In the case of a power failure, as in any other emergency situation, the patient's airway is of prime importance. Securing the airway is essential, and one's ability to ventilate the patient must be reconfirmed. Help from others should be summoned as soon as possible, and alternative light sources and extra batteries should be obtained immediately. If the ventilator is not functioning mechanically, it will be necessary to use a self-inflating manual ventilation device. One should also confirm the ability to deliver oxygen. If the anesthesia machine's oxygen sensor is not functioning or it displays a value of 0, an alternative wall source or oxygen tank is required in order to oxygenate the patient. While assessing the ABCs, the functioning capacity of the patient monitor should be determined. Readings for oxygen saturation, end tidal carbon dioxide, heart rate, and blood pressure should all be available on the existing anesthesia machine. If not, a battery-powered portable monitor should be used to obtain this information. However, in the case that no electronic device is available to monitor the patient, the anesthesiologist must use his or her clinical skills to competently assess the patient. Observing the color of the patient's lips and nail beds for signs of cyanosis will help verify adequate oxygenation. Manual end tidal carbon dioxide detectors and stethoscopes can be used to assess respiratory exchange. An assessment of the patient's pulse can be obtained manually, and a sphygmomanometer can be used to measure blood pressure.

Next, the ability to effectively deliver anesthesia by inhalational means should be evaluated. Gas analyzers and computerized systems both may fail, resulting in an unreliable assessment of gas delivery. If this is suspected, or in the event of a machine failure, a TIVA is an excellent alternative in order to adequately keep a patient anesthetized. A wide selection of medications is at our disposal to achieve this aim. In addition, TIVA is transportable if the patient needs to be transferred from his or her current location. The patient's medical history, significant details of the surgery, and the likelihood that the airway may become compromised upon extubation are factors that must be collectively considered before deciding whether extubation in the operating room is more favorable than keeping the patient sedated and intubated.

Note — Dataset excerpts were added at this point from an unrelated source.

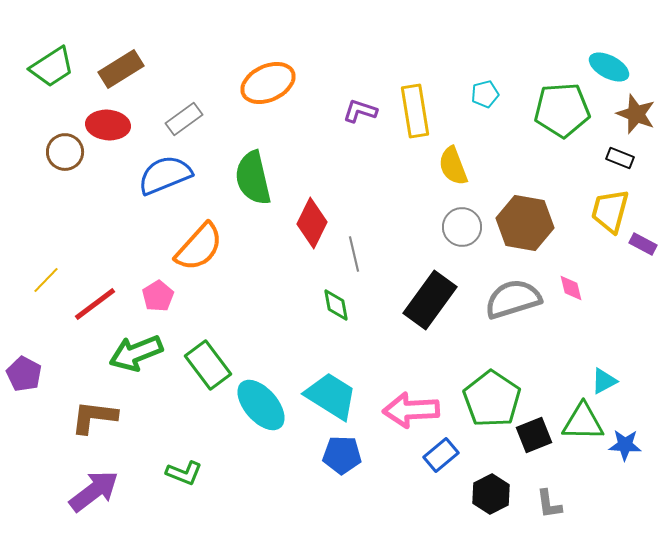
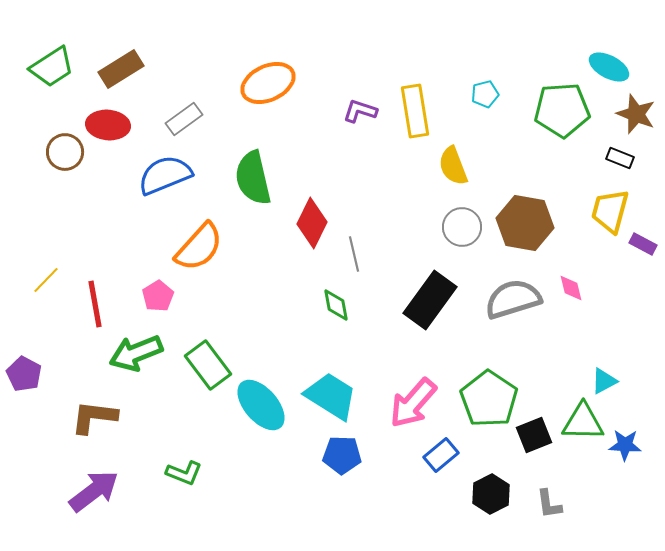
red line at (95, 304): rotated 63 degrees counterclockwise
green pentagon at (492, 399): moved 3 px left
pink arrow at (411, 410): moved 2 px right, 7 px up; rotated 46 degrees counterclockwise
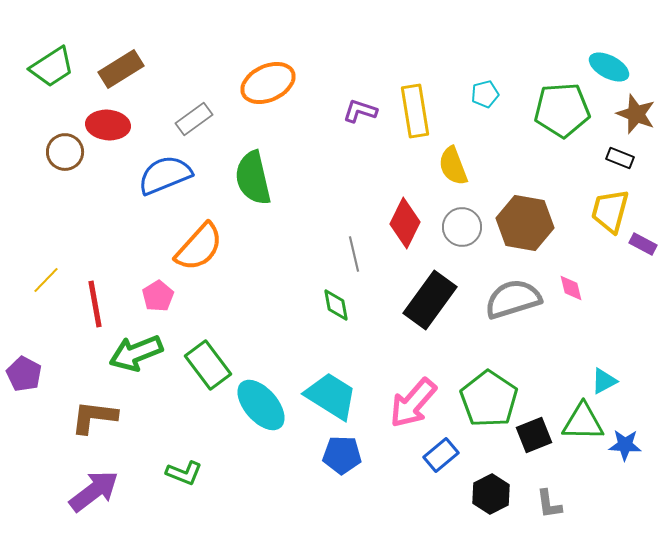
gray rectangle at (184, 119): moved 10 px right
red diamond at (312, 223): moved 93 px right
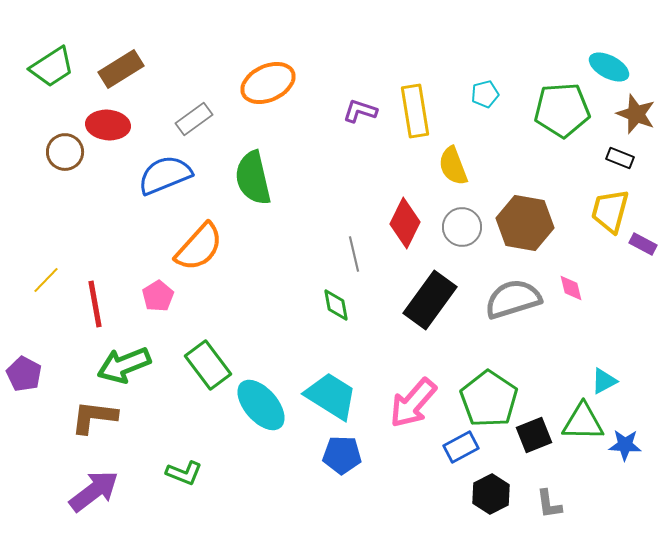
green arrow at (136, 353): moved 12 px left, 12 px down
blue rectangle at (441, 455): moved 20 px right, 8 px up; rotated 12 degrees clockwise
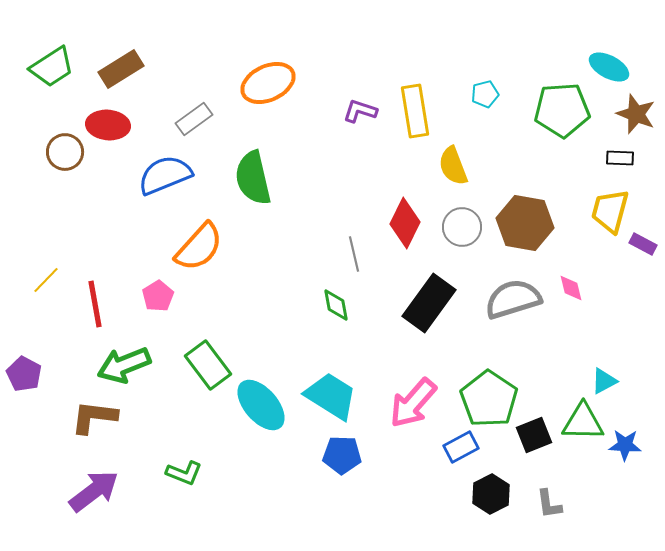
black rectangle at (620, 158): rotated 20 degrees counterclockwise
black rectangle at (430, 300): moved 1 px left, 3 px down
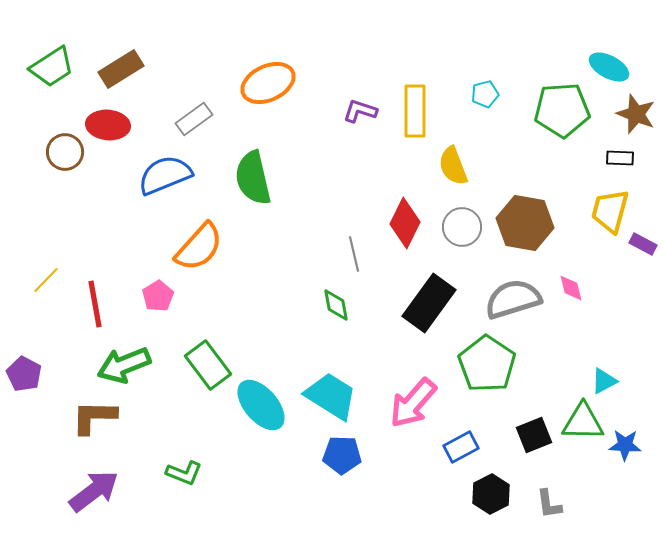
yellow rectangle at (415, 111): rotated 9 degrees clockwise
green pentagon at (489, 399): moved 2 px left, 35 px up
brown L-shape at (94, 417): rotated 6 degrees counterclockwise
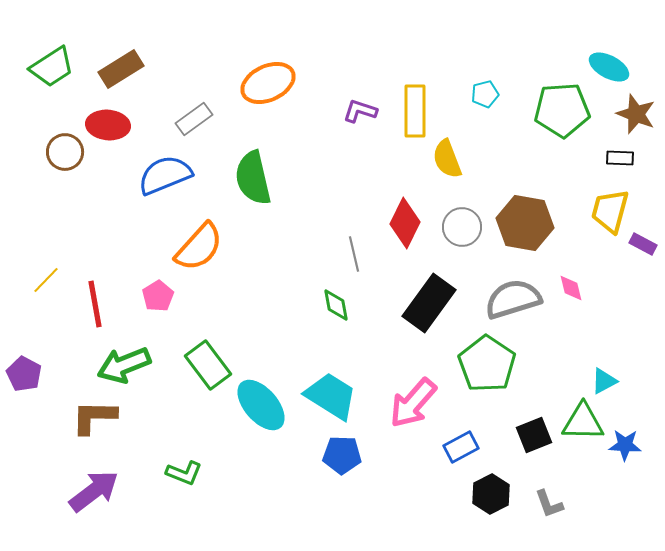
yellow semicircle at (453, 166): moved 6 px left, 7 px up
gray L-shape at (549, 504): rotated 12 degrees counterclockwise
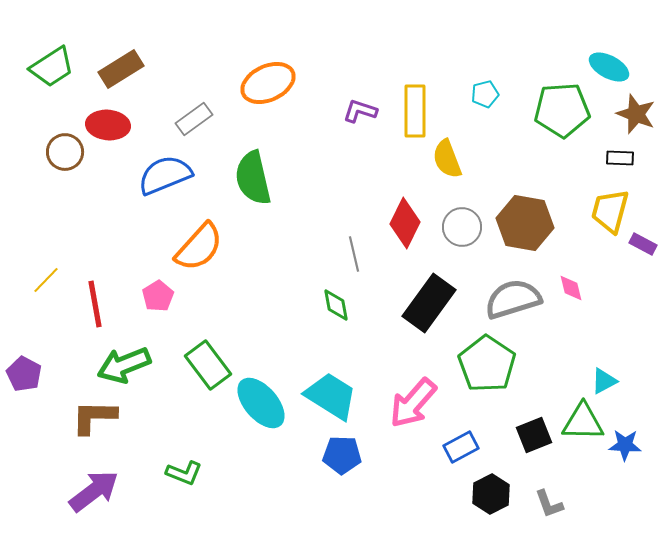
cyan ellipse at (261, 405): moved 2 px up
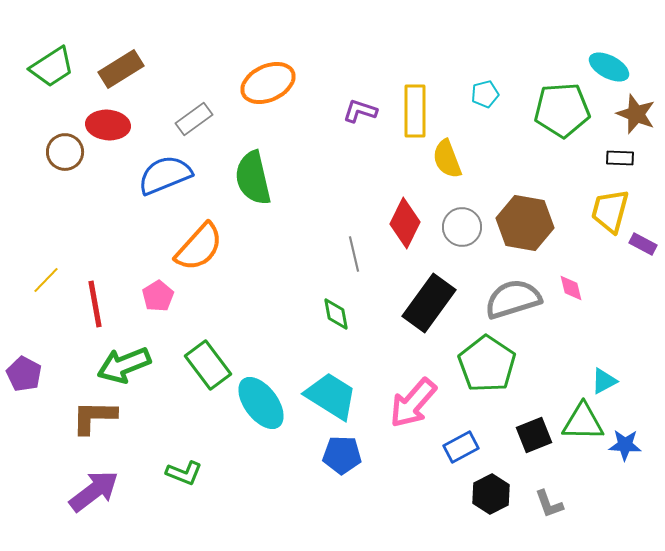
green diamond at (336, 305): moved 9 px down
cyan ellipse at (261, 403): rotated 4 degrees clockwise
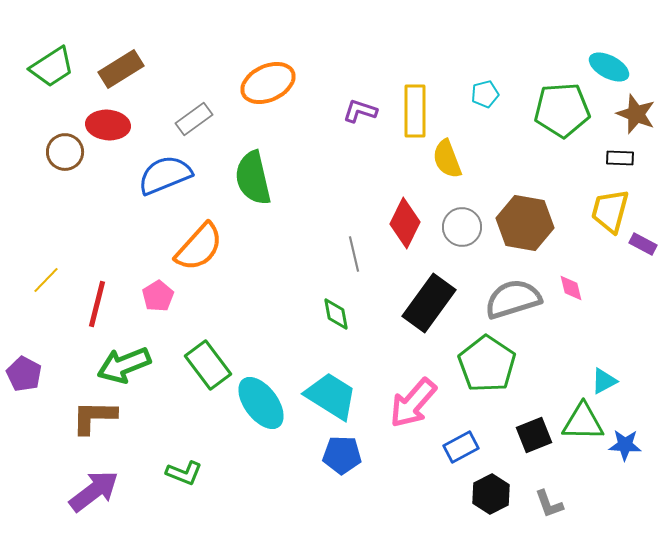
red line at (95, 304): moved 2 px right; rotated 24 degrees clockwise
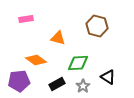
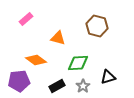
pink rectangle: rotated 32 degrees counterclockwise
black triangle: rotated 49 degrees counterclockwise
black rectangle: moved 2 px down
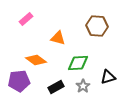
brown hexagon: rotated 10 degrees counterclockwise
black rectangle: moved 1 px left, 1 px down
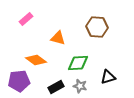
brown hexagon: moved 1 px down
gray star: moved 3 px left; rotated 24 degrees counterclockwise
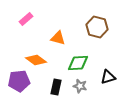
brown hexagon: rotated 10 degrees clockwise
black rectangle: rotated 49 degrees counterclockwise
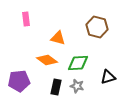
pink rectangle: rotated 56 degrees counterclockwise
orange diamond: moved 11 px right
gray star: moved 3 px left
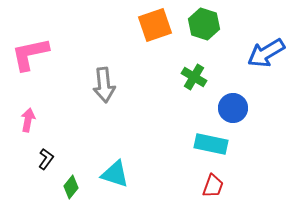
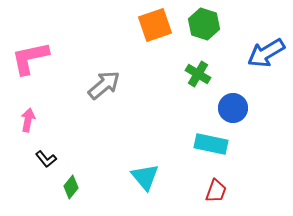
pink L-shape: moved 4 px down
green cross: moved 4 px right, 3 px up
gray arrow: rotated 124 degrees counterclockwise
black L-shape: rotated 105 degrees clockwise
cyan triangle: moved 30 px right, 3 px down; rotated 32 degrees clockwise
red trapezoid: moved 3 px right, 5 px down
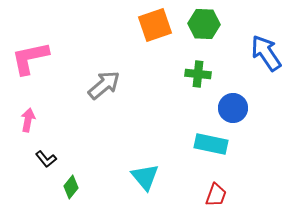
green hexagon: rotated 16 degrees counterclockwise
blue arrow: rotated 87 degrees clockwise
green cross: rotated 25 degrees counterclockwise
red trapezoid: moved 4 px down
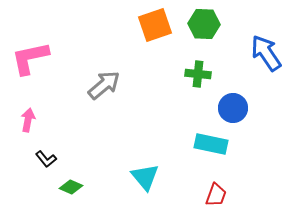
green diamond: rotated 75 degrees clockwise
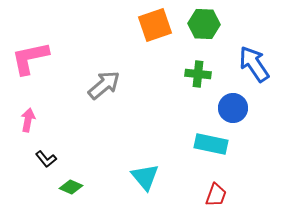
blue arrow: moved 12 px left, 11 px down
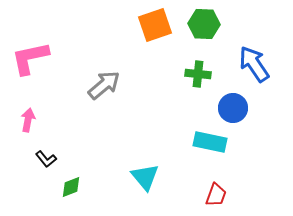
cyan rectangle: moved 1 px left, 2 px up
green diamond: rotated 45 degrees counterclockwise
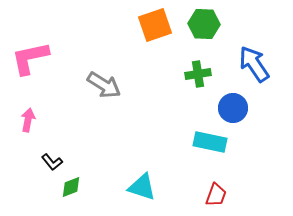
green cross: rotated 15 degrees counterclockwise
gray arrow: rotated 72 degrees clockwise
black L-shape: moved 6 px right, 3 px down
cyan triangle: moved 3 px left, 10 px down; rotated 32 degrees counterclockwise
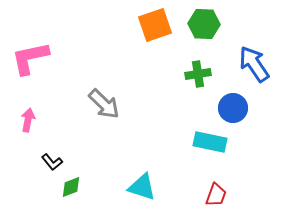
gray arrow: moved 19 px down; rotated 12 degrees clockwise
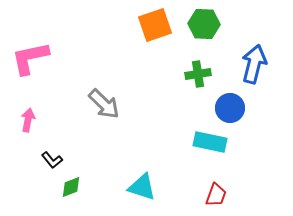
blue arrow: rotated 48 degrees clockwise
blue circle: moved 3 px left
black L-shape: moved 2 px up
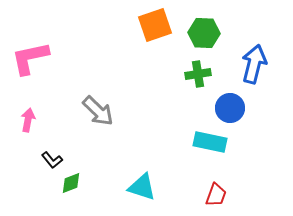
green hexagon: moved 9 px down
gray arrow: moved 6 px left, 7 px down
green diamond: moved 4 px up
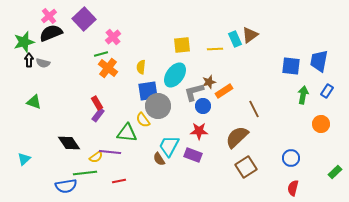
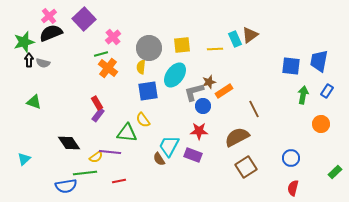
gray circle at (158, 106): moved 9 px left, 58 px up
brown semicircle at (237, 137): rotated 15 degrees clockwise
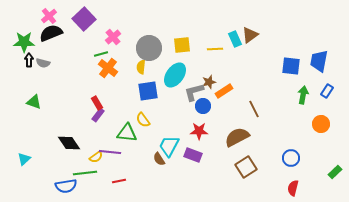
green star at (24, 42): rotated 15 degrees clockwise
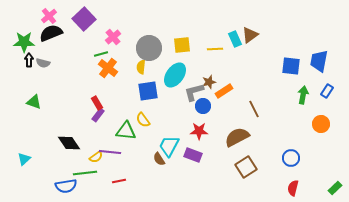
green triangle at (127, 133): moved 1 px left, 2 px up
green rectangle at (335, 172): moved 16 px down
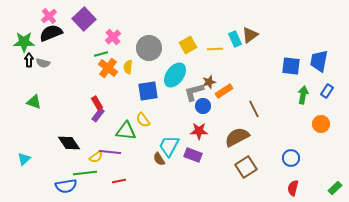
yellow square at (182, 45): moved 6 px right; rotated 24 degrees counterclockwise
yellow semicircle at (141, 67): moved 13 px left
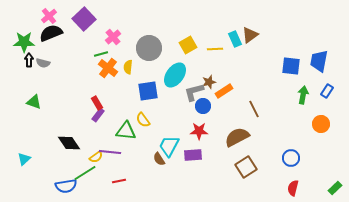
purple rectangle at (193, 155): rotated 24 degrees counterclockwise
green line at (85, 173): rotated 25 degrees counterclockwise
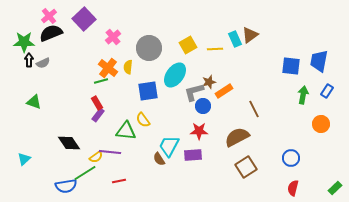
green line at (101, 54): moved 27 px down
gray semicircle at (43, 63): rotated 40 degrees counterclockwise
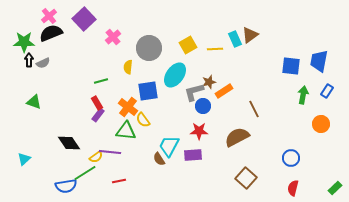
orange cross at (108, 68): moved 20 px right, 39 px down
brown square at (246, 167): moved 11 px down; rotated 15 degrees counterclockwise
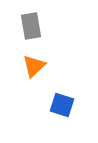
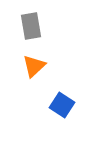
blue square: rotated 15 degrees clockwise
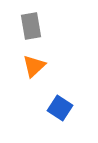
blue square: moved 2 px left, 3 px down
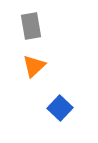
blue square: rotated 10 degrees clockwise
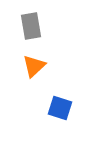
blue square: rotated 25 degrees counterclockwise
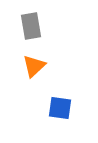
blue square: rotated 10 degrees counterclockwise
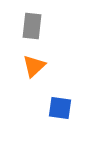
gray rectangle: moved 1 px right; rotated 16 degrees clockwise
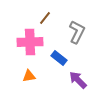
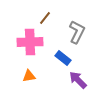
blue rectangle: moved 4 px right
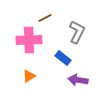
brown line: rotated 24 degrees clockwise
pink cross: moved 1 px left, 2 px up
orange triangle: rotated 24 degrees counterclockwise
purple arrow: rotated 36 degrees counterclockwise
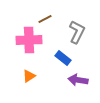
brown line: moved 1 px down
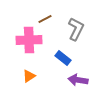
gray L-shape: moved 1 px left, 3 px up
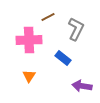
brown line: moved 3 px right, 2 px up
orange triangle: rotated 24 degrees counterclockwise
purple arrow: moved 4 px right, 6 px down
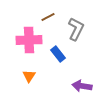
blue rectangle: moved 5 px left, 4 px up; rotated 14 degrees clockwise
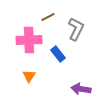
purple arrow: moved 1 px left, 3 px down
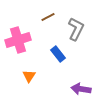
pink cross: moved 11 px left; rotated 15 degrees counterclockwise
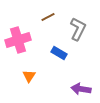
gray L-shape: moved 2 px right
blue rectangle: moved 1 px right, 1 px up; rotated 21 degrees counterclockwise
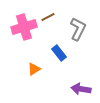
pink cross: moved 6 px right, 13 px up
blue rectangle: rotated 21 degrees clockwise
orange triangle: moved 5 px right, 7 px up; rotated 24 degrees clockwise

In addition, the decision needs to be made whether to keep the patient in the operating room or to move him or her to another destination. If the proposed location does not possess significantly safer conditions than the current one, it is not worth the risk of transportation. Therefore, the following features of a potential location need to be available before moving: physical space; functioning monitors and ventilators; ample and experienced staff; and, of course, a reliable power supply. Alerting the receiving staff and preparing the monitors should occur in anticipation of the transfer. Next, a safe route of transport needs to be delineated. If elevators are required, they must be established to be serviceable and large enough to accommodate the patient's bed and at least 2 transporters. Immediately before making the actual move, a secured airway, ventilatory apparatus, intravenous lines, and portable monitors should all be rechecked and functioning well. Furthermore, similar to the protocol for the transport of any ventilatory-dependent patient, sufficient sedative and emergency medications, various laryngoscopes and endotracheal tubes, and experienced anesthesia personnel must accompany the patient during such a transport to optimally manage an unexpected episode.

Although a power failure in the operating room is rare in theory, its practical implications warrant discussion. Routine checking of machinery, ensuring that appropriate and sufficient supplies are readily available, exercising calm leadership with clear communication, and formulating a clear plan with backup alternatives will synergistically maximize patient safety and alleviate stress from such an urgent predicament. To date, there are no official guidelines with respect to the preparation for and the prevention of a power failure in the operating room. We hope this account of events can “shed some light” on this topic, serve as a check of one's own preparedness, and facilitate the management of a similar emergency.